Begin

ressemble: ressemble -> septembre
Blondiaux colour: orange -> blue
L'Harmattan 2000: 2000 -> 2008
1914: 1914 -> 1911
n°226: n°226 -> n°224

End

_Request:_ Rewrite the lines for all the items above, putting "color" in place of "colour" and changing nothing else.

_Response:_
ressemble: ressemble -> septembre
Blondiaux color: orange -> blue
L'Harmattan 2000: 2000 -> 2008
1914: 1914 -> 1911
n°226: n°226 -> n°224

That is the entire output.